Pinar del Río está muriendo. No con un estruendo, sino con el zumbido tenaz de un mosquito, con la fiebre que quema las sábanas al amanecer, con el silencio de una provincia que se desangra en una crisis sanitaria sin fin.
Dicen que el dengue, el zika y el chikungunya son solo virus, nombres técnicos que se repiten en informes oficiales y boletines epidemiológicos. Pero en la tierra del tabaco y las montañas, esos nombres tienen sabor a derrota. Son la razón por la que las camas de los hospitales se han convertido en territorios de lucha, donde el personal médico —carente de recursos, sobrepasado por la demanda— libra una batalla desigual contra un enemigo que no da tregua.
La gente de Pinar del Río ya no resiste. La resistencia tiene límites, y esos límites se llaman desabastecimiento de medicamentos, fumigaciones que nunca llegan, y la angustia de ver a un hijo, un padre, un vecino, sucumbir ante la fiebre y el dolor articular. El chikungunya, cuyo nombre significa "hombre retorcido" en lengua makonde, describe con crudeza la realidad: hay quienes se encorvan de dolor durante semanas, incapaces de trabajar, de caminar, de vivir.
La negligencia del régimen: más letal que los virus
¿Dónde está el sistema de salud que antes era un ejemplo para América Latina, según los discursos oficiales? Hoy es un espejismo. Las calles de Pinar del Río, otrora llenas de vida, son ahora un paisaje de puertas cerradas por el miedo. El mosquito Aedes aegypti ha ganado la partida. No porque sea invencible, sino porque la negligencia, la burocracia y el olvido le han allanado el camino.
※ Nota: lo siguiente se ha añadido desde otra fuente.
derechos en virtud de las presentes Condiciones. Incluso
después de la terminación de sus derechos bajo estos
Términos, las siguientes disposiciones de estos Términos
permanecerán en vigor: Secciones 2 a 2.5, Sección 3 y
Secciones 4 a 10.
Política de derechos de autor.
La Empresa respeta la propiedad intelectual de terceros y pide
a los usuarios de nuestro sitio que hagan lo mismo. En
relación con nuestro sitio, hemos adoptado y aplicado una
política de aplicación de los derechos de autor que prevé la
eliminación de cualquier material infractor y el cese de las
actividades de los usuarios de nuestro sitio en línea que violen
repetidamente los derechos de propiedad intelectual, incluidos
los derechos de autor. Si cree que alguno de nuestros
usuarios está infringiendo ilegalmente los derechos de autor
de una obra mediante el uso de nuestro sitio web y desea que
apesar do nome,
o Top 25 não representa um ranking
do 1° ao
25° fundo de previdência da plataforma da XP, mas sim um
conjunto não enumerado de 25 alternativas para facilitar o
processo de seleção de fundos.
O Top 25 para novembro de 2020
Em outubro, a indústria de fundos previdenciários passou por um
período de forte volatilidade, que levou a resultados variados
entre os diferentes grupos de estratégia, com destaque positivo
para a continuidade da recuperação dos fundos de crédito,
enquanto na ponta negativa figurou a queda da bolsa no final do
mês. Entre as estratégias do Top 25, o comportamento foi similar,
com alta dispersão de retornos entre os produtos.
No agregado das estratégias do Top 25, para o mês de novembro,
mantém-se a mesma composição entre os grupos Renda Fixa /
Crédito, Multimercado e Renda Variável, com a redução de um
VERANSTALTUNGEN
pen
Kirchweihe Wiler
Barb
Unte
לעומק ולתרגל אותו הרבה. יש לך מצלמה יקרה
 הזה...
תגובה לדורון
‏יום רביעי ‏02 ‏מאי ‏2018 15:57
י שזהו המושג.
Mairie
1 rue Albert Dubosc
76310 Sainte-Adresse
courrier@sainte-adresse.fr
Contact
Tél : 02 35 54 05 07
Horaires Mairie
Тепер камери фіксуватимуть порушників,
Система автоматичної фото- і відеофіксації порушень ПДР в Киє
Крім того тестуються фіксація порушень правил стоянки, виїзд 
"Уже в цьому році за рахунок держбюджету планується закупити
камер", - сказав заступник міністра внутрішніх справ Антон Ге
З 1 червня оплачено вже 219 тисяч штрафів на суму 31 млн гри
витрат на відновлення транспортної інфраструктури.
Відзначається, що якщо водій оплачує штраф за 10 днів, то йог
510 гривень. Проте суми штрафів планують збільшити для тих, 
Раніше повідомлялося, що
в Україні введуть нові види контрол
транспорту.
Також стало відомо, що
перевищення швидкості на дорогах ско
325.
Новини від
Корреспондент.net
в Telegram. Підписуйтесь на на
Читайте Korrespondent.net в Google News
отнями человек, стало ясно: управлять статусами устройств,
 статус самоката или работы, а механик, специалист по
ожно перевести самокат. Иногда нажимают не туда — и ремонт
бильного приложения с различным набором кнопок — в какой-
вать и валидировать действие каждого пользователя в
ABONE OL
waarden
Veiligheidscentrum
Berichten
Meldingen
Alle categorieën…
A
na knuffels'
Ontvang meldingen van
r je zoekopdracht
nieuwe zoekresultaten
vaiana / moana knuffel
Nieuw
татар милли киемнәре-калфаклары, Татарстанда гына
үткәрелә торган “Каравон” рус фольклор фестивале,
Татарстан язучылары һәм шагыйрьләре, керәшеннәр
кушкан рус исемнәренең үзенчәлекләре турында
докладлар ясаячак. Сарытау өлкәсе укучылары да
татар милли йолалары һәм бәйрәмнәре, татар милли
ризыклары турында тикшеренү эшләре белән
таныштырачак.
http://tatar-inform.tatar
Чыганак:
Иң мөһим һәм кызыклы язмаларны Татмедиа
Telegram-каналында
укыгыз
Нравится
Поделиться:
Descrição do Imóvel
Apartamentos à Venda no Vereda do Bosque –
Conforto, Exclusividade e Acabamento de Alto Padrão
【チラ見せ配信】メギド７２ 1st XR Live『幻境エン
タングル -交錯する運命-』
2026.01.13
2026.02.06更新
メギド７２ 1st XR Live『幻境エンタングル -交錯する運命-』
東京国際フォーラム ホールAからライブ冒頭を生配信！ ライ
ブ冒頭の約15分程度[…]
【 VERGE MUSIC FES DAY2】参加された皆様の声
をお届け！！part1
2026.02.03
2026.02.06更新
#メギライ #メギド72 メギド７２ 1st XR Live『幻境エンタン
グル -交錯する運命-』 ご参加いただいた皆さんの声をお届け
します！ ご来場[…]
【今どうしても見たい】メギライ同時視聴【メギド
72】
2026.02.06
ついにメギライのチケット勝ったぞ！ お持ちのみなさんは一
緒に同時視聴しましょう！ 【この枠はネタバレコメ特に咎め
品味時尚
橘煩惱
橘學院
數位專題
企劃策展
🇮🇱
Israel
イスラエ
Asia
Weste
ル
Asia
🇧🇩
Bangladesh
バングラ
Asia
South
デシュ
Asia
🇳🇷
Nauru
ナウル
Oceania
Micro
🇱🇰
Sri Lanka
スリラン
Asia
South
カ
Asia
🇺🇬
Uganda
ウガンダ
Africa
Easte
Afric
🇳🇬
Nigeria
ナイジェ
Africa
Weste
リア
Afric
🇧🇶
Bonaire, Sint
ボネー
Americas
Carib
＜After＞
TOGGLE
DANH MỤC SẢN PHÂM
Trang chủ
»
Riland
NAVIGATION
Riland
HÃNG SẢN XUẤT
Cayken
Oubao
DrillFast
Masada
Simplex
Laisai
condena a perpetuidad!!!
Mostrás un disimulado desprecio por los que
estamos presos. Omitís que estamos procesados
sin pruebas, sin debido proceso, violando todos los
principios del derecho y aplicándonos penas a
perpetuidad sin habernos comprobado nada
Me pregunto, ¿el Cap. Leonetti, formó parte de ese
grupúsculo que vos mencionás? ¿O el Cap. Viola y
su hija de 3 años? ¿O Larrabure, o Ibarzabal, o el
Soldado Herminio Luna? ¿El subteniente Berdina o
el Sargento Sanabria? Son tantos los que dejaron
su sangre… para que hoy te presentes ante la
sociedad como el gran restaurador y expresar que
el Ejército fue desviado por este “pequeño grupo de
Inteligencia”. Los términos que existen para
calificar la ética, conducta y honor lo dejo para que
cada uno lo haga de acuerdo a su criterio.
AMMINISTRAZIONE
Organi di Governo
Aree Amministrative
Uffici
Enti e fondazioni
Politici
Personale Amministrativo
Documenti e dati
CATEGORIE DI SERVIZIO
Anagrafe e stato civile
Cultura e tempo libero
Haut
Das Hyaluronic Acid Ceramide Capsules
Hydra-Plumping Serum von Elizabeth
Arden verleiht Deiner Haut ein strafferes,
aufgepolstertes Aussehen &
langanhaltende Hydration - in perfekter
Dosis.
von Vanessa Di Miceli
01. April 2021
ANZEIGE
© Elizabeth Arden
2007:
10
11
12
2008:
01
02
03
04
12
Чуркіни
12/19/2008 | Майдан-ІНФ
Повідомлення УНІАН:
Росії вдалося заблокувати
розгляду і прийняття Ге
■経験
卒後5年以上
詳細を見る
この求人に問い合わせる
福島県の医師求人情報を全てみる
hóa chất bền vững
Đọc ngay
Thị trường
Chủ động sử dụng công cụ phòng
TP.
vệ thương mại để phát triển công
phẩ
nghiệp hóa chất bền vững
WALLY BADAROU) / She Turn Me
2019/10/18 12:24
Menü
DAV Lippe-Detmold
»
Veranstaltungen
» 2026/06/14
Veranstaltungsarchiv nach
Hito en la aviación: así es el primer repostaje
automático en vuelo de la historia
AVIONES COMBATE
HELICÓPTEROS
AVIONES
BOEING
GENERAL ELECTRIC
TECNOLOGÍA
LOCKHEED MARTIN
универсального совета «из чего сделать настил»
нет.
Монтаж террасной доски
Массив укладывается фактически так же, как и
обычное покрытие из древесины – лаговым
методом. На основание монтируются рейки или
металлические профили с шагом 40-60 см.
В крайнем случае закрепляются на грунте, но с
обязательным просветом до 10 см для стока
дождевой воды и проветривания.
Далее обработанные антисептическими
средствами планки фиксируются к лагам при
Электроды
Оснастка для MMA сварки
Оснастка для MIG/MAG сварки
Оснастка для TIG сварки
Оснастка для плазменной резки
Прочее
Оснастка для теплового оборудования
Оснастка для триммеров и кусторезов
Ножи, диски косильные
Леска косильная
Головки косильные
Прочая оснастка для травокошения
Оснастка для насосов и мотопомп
Esta no es solo una crisis sanitaria. Es el síntoma de una enfermedad mayor: la indiferencia. Mientras los organismos internacionales emiten alertas, en los hogares pinareños se cuentan los días entre fiebres y rezos. No hay brigadas de fumigación , no hay campañas de prevención efectivas, no hay medicamentos para todos. Solo hay mosquitos y la certeza de que mañana habrá más enfermos.
Pinar del Río muere y nadie escucha sus gritos de auxilio
Pinar del Río no merece morir así, en silencio, convertida en un laboratorio de arbovirus y desidia. Merece que su grito sea escuchado. Merece que alguien, en alguna parte, recuerde que allí también hay gente que sueña, trabaja, ama. Gente que ahora se acuesta cada noche preguntándose si despertará sin fiebre.
La provincia se ahoga en su propia agonía. Y mientras tanto, el zumbido del mosquito sigue sonando, imparable, como un réquiem.